This fine machine was photographed at the 2011 Pomeroy Trophy meeting. It has been variously identified as a 2500 Series and a 22 hp, but precise names for Rochet-Schneider cars of this era are fiendishly difficult to pin down. The nearest that can be found is 4-cylinder 16/22 hp, so we shall have to be content with that for now.

The history of Rochet-Schneider cars started in 1894 when Édouard Rochet, who made bicycles with his father in Lyon, was joined by Théophile Schneider, a distant relative of the armaments family.

Between 1895 and 1901, the company built around 240 single-cylinder cars modelled on the Benz. In 1901 they constructed a new factory and introduced at the Paris Salon a new range of two- and four-cylinder cars, now based on Panhard principles.

The next change came in 1903, when the partners followed the latest fashion and modelled their new cars on the Mercédès – and that influence is clear from the appearance of the car in this Slider. The cars now had pair-cast 4-cylinder engines, 4-speed gearboxes and double-chain drive.

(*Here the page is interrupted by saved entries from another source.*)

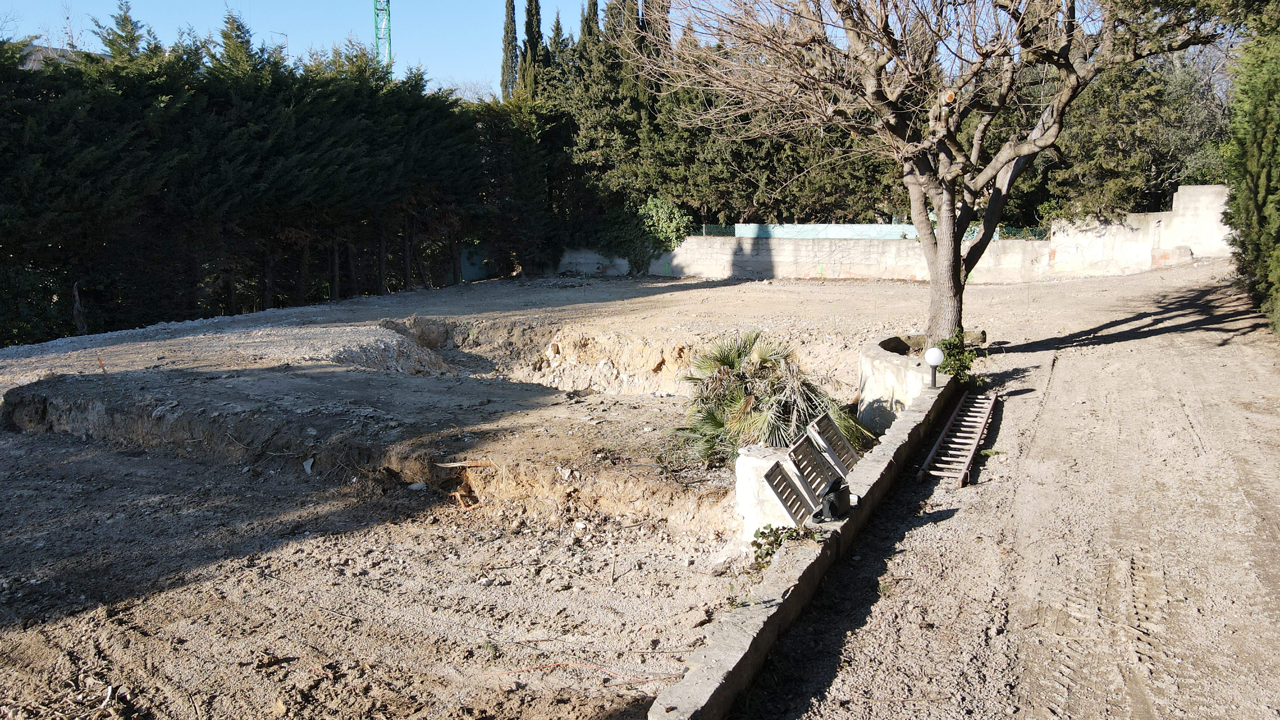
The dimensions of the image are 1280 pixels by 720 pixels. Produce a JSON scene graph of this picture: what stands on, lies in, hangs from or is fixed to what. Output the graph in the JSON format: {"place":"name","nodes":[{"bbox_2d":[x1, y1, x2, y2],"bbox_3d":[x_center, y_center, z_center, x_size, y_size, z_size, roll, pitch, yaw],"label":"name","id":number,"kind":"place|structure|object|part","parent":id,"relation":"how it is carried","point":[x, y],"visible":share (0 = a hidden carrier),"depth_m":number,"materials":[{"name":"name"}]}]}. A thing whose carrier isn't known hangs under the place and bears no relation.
{"place":"outdoors","nodes":[
{"label":"outdoors","id":0,"kind":"place"},
{"bbox_2d":[16,43,102,69],"label":"building","id":1,"kind":"structure","parent":0,"point":[49,51],"depth_m":32.79,"materials":[{"name":"grey stone"}]},
{"bbox_2d":[0,0,628,97],"label":"sky","id":2,"kind":"structure","parent":0,"point":[260,30],"materials":[{"name":"blue"}]},
{"bbox_2d":[0,266,1071,719],"label":"dirt ground","id":3,"kind":"structure","parent":0,"point":[686,293],"materials":[{"name":"beige soil"}]},
{"bbox_2d":[71,280,87,334],"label":"tree trunk","id":4,"kind":"object","parent":3,"relation":"on","point":[77,298],"visible":0.71,"materials":[{"name":"brown wood"}]},
{"bbox_2d":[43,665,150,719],"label":"twigs","id":5,"kind":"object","parent":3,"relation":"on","point":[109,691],"visible":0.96,"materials":[{"name":"brown wood"}]},
{"bbox_2d":[96,355,111,385],"bbox_3d":[-6.289,0.239,12.241,0.112,0.610,0.049,-1,9,-3],"label":"stake","id":6,"kind":"object","parent":3,"relation":"in","point":[105,371],"visible":0.8,"depth_m":12.21,"materials":[{"name":"orange wood"}]},
{"bbox_2d":[0,12,559,347],"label":"hedge","id":7,"kind":"object","parent":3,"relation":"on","point":[288,99],"visible":0.88,"depth_m":22.18,"materials":[{"name":"green plant"}]},
{"bbox_2d":[301,456,314,474],"bbox_3d":[-3.191,1.014,10.023,0.177,0.139,0.233,-3,9,-19],"label":"stone","id":8,"kind":"object","parent":3,"relation":"on","point":[306,467],"visible":0.89,"depth_m":9.99,"materials":[{"name":"white stone"}]},
{"bbox_2d":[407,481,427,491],"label":"rock","id":9,"kind":"object","parent":3,"relation":"on","point":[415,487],"visible":0.94,"depth_m":9.15,"materials":[{"name":"white stone"}]},
{"bbox_2d":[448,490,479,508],"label":"roots","id":10,"kind":"object","parent":3,"relation":"on","point":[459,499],"visible":0.84,"depth_m":8.69,"materials":[{"name":"brown wood"}]},
{"bbox_2d":[437,459,493,468],"bbox_3d":[-1.545,0.936,9.334,0.560,0.079,0.164,1,9,9],"label":"wood piece","id":11,"kind":"object","parent":3,"relation":"on","point":[452,465],"visible":0.93,"depth_m":9.30,"materials":[{"name":"brown wood"}]},
{"bbox_2d":[458,243,494,281],"bbox_3d":[-5.152,-3.032,32.639,0.701,1.263,1.410,4,10,26],"label":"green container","id":12,"kind":"object","parent":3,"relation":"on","point":[468,268],"visible":0.55,"depth_m":32.47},
{"bbox_2d":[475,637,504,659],"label":"small plant","id":13,"kind":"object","parent":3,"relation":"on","point":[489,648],"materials":[{"name":"green plant"}]},
{"bbox_2d":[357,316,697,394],"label":"pit","id":14,"kind":"object","parent":3,"relation":"in","point":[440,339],"visible":0.44,"depth_m":16.50,"materials":[{"name":"beige soil"}]},
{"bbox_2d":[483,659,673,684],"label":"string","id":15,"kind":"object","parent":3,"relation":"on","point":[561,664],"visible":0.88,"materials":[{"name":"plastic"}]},
{"bbox_2d":[671,329,868,467],"bbox_3d":[1.128,0.405,9.857,2.112,1.446,2.268,4,10,26],"label":"palm shrub","id":16,"kind":"object","parent":3,"relation":"on","point":[716,419],"visible":0.83,"depth_m":9.62,"materials":[{"name":"green plant"}]},
{"bbox_2d":[733,442,807,543],"bbox_3d":[1.034,0.998,7.360,0.621,0.703,0.606,4,10,26],"label":"concrete pillar","id":17,"kind":"structure","parent":3,"relation":"on","point":[753,460],"depth_m":7.17,"materials":[{"name":"white concrete"}]},
{"bbox_2d":[749,523,810,567],"bbox_3d":[0.885,1.197,6.573,0.434,0.301,0.480,4,10,26],"label":"small plant","id":18,"kind":"object","parent":3,"relation":"on","point":[772,531],"visible":0.57,"depth_m":6.57,"materials":[{"name":"green plant"}]},
{"bbox_2d":[856,333,940,435],"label":"stone planter","id":19,"kind":"structure","parent":3,"relation":"on","point":[866,364],"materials":[{"name":"white stone"}]},
{"bbox_2d":[630,0,1218,350],"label":"bare tree","id":20,"kind":"object","parent":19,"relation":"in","point":[1042,142],"visible":0.99,"depth_m":11.72,"materials":[{"name":"brown plant"}]},
{"label":"trunk","id":21,"kind":"part","parent":20,"relation":"part of","materials":[{"name":"brown wood"}]},
{"bbox_2d":[935,330,984,387],"bbox_3d":[3.627,0.049,11.915,0.681,0.741,0.819,4,10,26],"label":"shrub","id":22,"kind":"object","parent":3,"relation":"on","point":[950,371],"visible":0.64,"depth_m":11.81,"materials":[{"name":"green plant"}]},
{"bbox_2d":[650,358,961,719],"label":"low concrete wall","id":23,"kind":"structure","parent":0,"point":[922,414],"depth_m":5.70,"materials":[{"name":"grey concrete"}]},
{"bbox_2d":[759,457,817,526],"bbox_3d":[0.950,0.859,6.556,0.254,0.345,0.453,4,10,26],"label":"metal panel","id":24,"kind":"object","parent":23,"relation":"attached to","point":[772,471],"visible":0.97,"depth_m":6.51,"materials":[{"name":"grey metal"}]},
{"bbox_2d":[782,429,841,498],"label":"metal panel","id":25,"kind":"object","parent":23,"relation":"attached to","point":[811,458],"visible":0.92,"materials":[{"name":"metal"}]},
{"bbox_2d":[806,412,861,473],"bbox_3d":[1.451,0.660,7.778,0.329,0.395,0.497,4,10,26],"label":"metal panel","id":26,"kind":"object","parent":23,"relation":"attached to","point":[843,462],"visible":0.95,"depth_m":7.74,"materials":[{"name":"grey metal"}]},
{"bbox_2d":[816,476,853,521],"bbox_3d":[1.229,0.875,6.609,0.217,0.230,0.323,4,10,26],"label":"black bag","id":27,"kind":"object","parent":23,"relation":"in","point":[836,494],"visible":0.98,"depth_m":6.52,"materials":[{"name":"black"}]},
{"bbox_2d":[923,345,944,387],"bbox_3d":[2.990,0.087,10.548,0.205,0.446,0.208,4,10,26],"label":"globe lamp","id":28,"kind":"object","parent":23,"relation":"attached to","point":[933,362],"visible":0.98,"depth_m":10.48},
{"bbox_2d":[553,182,1228,282],"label":"concrete wall","id":29,"kind":"structure","parent":0,"point":[1197,188],"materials":[{"name":"concrete"}]},
{"bbox_2d":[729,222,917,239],"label":"blue panel","id":30,"kind":"object","parent":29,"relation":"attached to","point":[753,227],"visible":0.37,"depth_m":29.27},
{"bbox_2d":[689,221,1046,241],"bbox_3d":[5.258,-3.256,26.470,8.482,0.491,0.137,4,10,26],"label":"wire fence","id":31,"kind":"object","parent":29,"relation":"attached to","point":[1031,232],"visible":0.3,"depth_m":26.47,"materials":[{"name":"green metal"}]},
{"bbox_2d":[706,263,1279,719],"label":"dirt road","id":32,"kind":"structure","parent":0,"point":[1239,366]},
{"bbox_2d":[918,390,997,488],"bbox_3d":[3.079,0.726,9.918,0.398,0.151,2.969,4,10,26],"label":"ladder","id":33,"kind":"object","parent":32,"relation":"on","point":[975,442],"visible":0.94,"depth_m":9.64,"materials":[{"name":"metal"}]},
{"bbox_2d":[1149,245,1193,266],"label":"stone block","id":34,"kind":"structure","parent":32,"relation":"on","point":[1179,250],"depth_m":23.61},
{"bbox_2d":[1222,0,1279,336],"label":"conifer tree","id":35,"kind":"object","parent":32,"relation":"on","point":[1276,163],"visible":0.95,"depth_m":14.17,"materials":[{"name":"green plant"}]},
{"label":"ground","id":36,"kind":"structure","parent":0},
{"bbox_2d":[270,30,288,55],"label":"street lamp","id":37,"kind":"object","parent":36,"relation":"on","point":[285,35],"visible":0.24,"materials":[{"name":"grey metal"}]},
{"bbox_2d":[373,0,391,69],"label":"crane","id":38,"kind":"object","parent":36,"relation":"on","point":[385,28],"visible":0.3,"materials":[{"name":"green metal"}]},
{"bbox_2d":[499,0,521,99],"label":"cypress tree","id":39,"kind":"object","parent":36,"relation":"on","point":[508,24],"visible":0.4,"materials":[{"name":"plant"}]},
{"bbox_2d":[518,0,547,97],"label":"cypress tree","id":40,"kind":"object","parent":36,"relation":"on","point":[533,37],"visible":0.38,"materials":[{"name":"plant"}]},
{"bbox_2d":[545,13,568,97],"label":"cypress tree","id":41,"kind":"object","parent":36,"relation":"on","point":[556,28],"visible":0.22,"depth_m":38.86,"materials":[{"name":"plant"}]},
{"bbox_2d":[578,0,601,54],"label":"cypress tree","id":42,"kind":"object","parent":36,"relation":"on","point":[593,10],"visible":0.16,"depth_m":39.03,"materials":[{"name":"green plant"}]},
{"bbox_2d":[560,0,658,230],"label":"cypress tree","id":43,"kind":"object","parent":36,"relation":"on","point":[603,124],"visible":0.59,"depth_m":34.00,"materials":[{"name":"plant"}]},
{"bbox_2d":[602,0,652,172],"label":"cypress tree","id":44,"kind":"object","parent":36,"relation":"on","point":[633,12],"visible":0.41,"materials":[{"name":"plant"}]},
{"bbox_2d":[598,195,689,275],"bbox_3d":[0.158,-3.517,29.836,2.829,2.435,2.318,4,10,26],"label":"shrub","id":45,"kind":"object","parent":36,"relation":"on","point":[667,211],"visible":0.85,"depth_m":29.36,"materials":[{"name":"green plant"}]},
{"bbox_2d":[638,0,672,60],"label":"cypress tree","id":46,"kind":"object","parent":36,"relation":"on","point":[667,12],"visible":0.2,"depth_m":37.52,"materials":[{"name":"green plant"}]},
{"bbox_2d":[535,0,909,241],"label":"cypress row","id":47,"kind":"object","parent":36,"relation":"on","point":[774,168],"visible":0.51,"depth_m":31.36,"materials":[{"name":"green plant"}]},
{"bbox_2d":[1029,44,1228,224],"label":"conifer tree","id":48,"kind":"object","parent":36,"relation":"on","point":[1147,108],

Rochet-Schneider sold licences to a number of foreign makers, including Martini in Switzerland and F.N. in Belgium. An impressive 1906 licence-built F.N. appears in Pierre-Lucien Pouzet’s 1993 book, the only one known on the Rochet-Schneider, and looks very similar to the car we see here.

By 1904 Rochet-Schneider had become one of the most respected car manufacturers in France. Strangely, perhaps, they were sold in that year for 4.5 million francs to a London-based company called “Rochet-Schneider Ltd.” Production thereafter averaged fewer than 250 cars a year; by late 1907 the company was in liquidation. They were rescued by investors in Marseilles, and continued in production, helped no doubt by a subsidiary that made Zenith carburettors under licence and contributed at least half the company’s profits in some years.

Rochet-Schneider went on to produce some good cars before and after World War I, until the Depression forced them to concentrate on commercial vehicles.  They were bought by Berliet in 1951 and the name was discontinued.